_EXCERPT_
Experts and industry officials say widespread use of the dream vehicle in the near future is no longer a fantasy, but at the same time they point out that automakers need to clear the remaining hurdles as soon as possible to keep up the momentum.
Last week, American Honda Motor Co. signed a two-year leasing contract with the family of Jon Spallino in California to use its FCX fuel-cell car for $500 a month, making Honda the first automaker in the world to deliver its FCV to an individual customer.
Honda's and Toyota's pollution-free FCVs in mid-June became the first to receive motor-vehicle type certification from the Japanese government, paving the way for mass production and marketing.
"By having individual customers drive in a real-world situation, the carmakers will be able to get feedback, which will be used" to further improve the technology, said Hisashi Ishitani, a system and control engineering professor at Keio University.
"It shows that FCVs can drive like a conventional car, and now they have entered the stage for further technological improvements," he said.
FCVs are powered by electricity generated through a chemical reaction between hydrogen and oxygen, releasing water vapor as a byproduct.
All new vehicles have to gain approval from the Land, Infrastructure and Transport Ministry for public sale. Gaining the motor-vehicle type certification means the FCVs have cleared the government's safety and environmental standards.
Before that, the two automakers had to gain approval on a vehicle-by-vehicle basis, meaning their use was limited to registered parties for the purpose of testing on public roads.
The safety standards mainly center on the technology to prevent leakage of high-pressure hydrogen during collisions and to ensure passenger safety in terms of the cars' electrical systems.
Once its hydrogen tank is filled, Toyota's new FCHV can travel up to 330 km, compared to the 300 km of the previous model, released in 2002, and it has 12.5 percent more output from the motor at 90 kw.

_REQUIREMENT 1_
Give back the passage on fuel-cell cars from "Last week, American" up to and including "an individual customer.", copied word for word.
_REQUIREMENT 2_
Pick up the passage on fuel-cell cars after its final sentence and keep writing.

_PROVIDED INFORMATION_
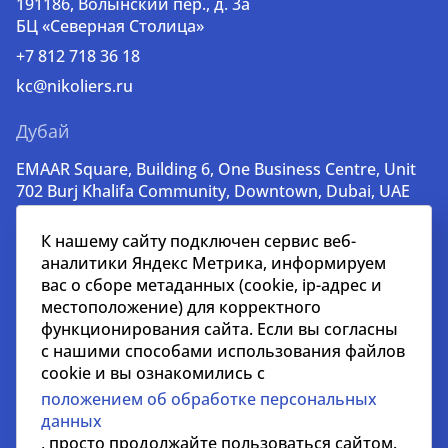
191186, Волынский пер., д. 3a
БЦ «Северная Столица»
+7 812 718 36 18
kc@nikoliers.ru
Дубай
EMAAR Square, Building 6, One Business Centre, Unit
702 Burj Khalifa Community, Downtown, Dubai, UAE
+971 52 356 99 60
К нашему сайту подключен сервис веб-
lead@nikoliers-global.com
аналитики Яндекс Метрика, информируем
вас о сборе метаданных (cookie, ip-адрес и
местоположение) для корректного
© nikoliers.ru 1994 - 2026
функционирования сайта. Если вы согласны
Все права защищены
с нашими способами использования файлов
cookie и вы ознакомились с
Информация, представленная на странице, носит
положением об обработке персональных
информативный характер и не является
данных
распространителем рекламных материалов
, просто продолжайте пользоваться сайтом.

_ANSWER AREA 1_
Last week, American Honda Motor Co. signed a two-year leasing contract with the family of Jon Spallino in California to use its FCX fuel-cell car for $500 a month, making Honda the first automaker in the world to deliver its FCV to an individual customer.

_ANSWER AREA 2_
Honda's FCX meanwhile has a range of 430 km and a 80-kw motor output.
Having gained certification, Toyota will start leasing its remodeled FCHV fuel-cell hybrid vehicles this month, mainly to government offices and municipalities for a monthly fee of 1.05 million yen over a 30-month period.
Apart from the Spallino family, Honda has already leased 19 FCX fuel-cell cars mainly to government offices and municipalities in Japan and the U.S. since December 2002 for 800,000 yen a month.
Toyota has leased 16 FCHV in the two countries since December 2002.
Their lease prices reflect the two carmakers' strong wish to attract customers.
"Because the FCVs are so expensive, it will be unrealistic to set the price based on trying to break even," said Yozo Kami, an executive chief engineer at Honda R&D Co. He added that even if it doesn't pay, the pricing reflects Honda's emphasis on promoting its FCVs.
But neither automaker has decided yet to lease their FCVs to individual drivers in Japan.
Honda officials said it is easier for the automaker to start leasing in the U.S. because there are more hydrogen gas installations there than in Japan.
Currently, only 13 hydrogen gas stations exist throughout Japan, compared with about 15 in California alone, which is one of the most advanced U.S. states in terms of hydrogen installations.
There are also many hurdles that must be cleared before the environment-friendly vehicles truly find their way to ordinary drivers, experts say.
One is the high cost of building the hydrogen-fed vehicle, which is reportedly more than 100 million yen.
"To make (FCVs) able to compete against conventional gasoline-powered vehicles, we have to slash prices to at least 1/100th of the current levels," said Honda's Kami. "But the prospect of this kind of price reduction is far from certain."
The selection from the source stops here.